Yapılacak iş — Aşağıdaki öğelerde "## Sobre a Extensão" ifadesini içeren satır ile "### Linguagens Suportadas" ifadesini içeren satır arasındaki satırları, bu iki satır da dahil olmak üzere, boş satırları atlayarak numaralı bir listeye dönüştürün.
━━━━━ Gösterilen öğeler ━━━━━
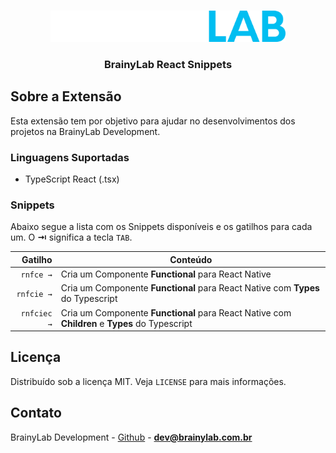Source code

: <!-- PROJECT LOGO -->
<br />
<p align="center">
  <a href="https://brainylab.com.br">
    <img src="https://raw.githubusercontent.com/brainylab/vs-react-snippets/master/images/brainylab-logo.png" alt="Logo" height="50">
  </a>

  <h3 align="center">BrainyLab React Snippets</h3>
</p>

<!-- TABLE OF CONTENTS -->

<!-- ## Tabela de Conteúdo

- [Tabela de Conteúdo](#tabela-de-conte%C3%BAdo)
- [Sobre o Projeto](#sobre-o-projeto)
- [Começando](#come%C3%A7ando)
  - [Instalação](#instala%C3%A7%C3%A3o)
  - [Linguagens Suportadas](#linguagens-suportadas)
  - [Como Usar?](#como-usar)
  - [Snippets](#snippets)
- [Contribuição](#contribui%C3%A7%C3%A3o)
- [Licença](#licen%C3%A7a)
- [Contato](#contato) -->

<!-- ABOUT THE PROJECT -->

## Sobre a Extensão

Esta extensão tem por objetivo para ajudar no desenvolvimentos dos projetos na BrainyLab Development.

### Linguagens Suportadas

<!-- - JavaScript (.js) -->
<!-- - TypeScript (.ts) -->
<!-- - JavaScript React (.jsx) -->
- TypeScript React (.tsx)

<!-- ### Como Usar?

Quando você instalar a Extensão o desenvolvimento em React Native será bem mais divertido.

![Create React Native Component](https://raw.githubusercontent.com/Rocketseat/rocketseat-vscode-react-native-snippets/master/images/component.gif) -->

### Snippets

Abaixo segue a lista com os Snippets disponíveis e os gatilhos para cada um. O **⇥** significa a tecla `TAB`.

|                 Gatilho | Conteúdo                                                                      |
| ----------------------: | ----------------------------------------------------------------------------- |
|                `rnfce →` | Cria um Componente **Functional**   para React Native                                          |
|           `rnfcie →` |Cria um Componente **Functional**   para React Native com **Types** do Typescript                      |
|           `rnfciec →` |Cria um Componente **Functional**   para React Native com **Children** e **Types** do Typescript                     |

<!-- LICENSE -->

## Licença

Distribuído sob a licença MIT. Veja `LICENSE` para mais informações.

<!-- CONTACT -->

## Contato

BrainyLab Development - [Github](https://github.com/brainylab) - **dev@brainylab.com.br**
━━━━━
Yanıt aşağıda —
1. ## Sobre a Extensão
2. Esta extensão tem por objetivo para ajudar no desenvolvimentos dos projetos na BrainyLab Development.
3. ### Linguagens Suportadas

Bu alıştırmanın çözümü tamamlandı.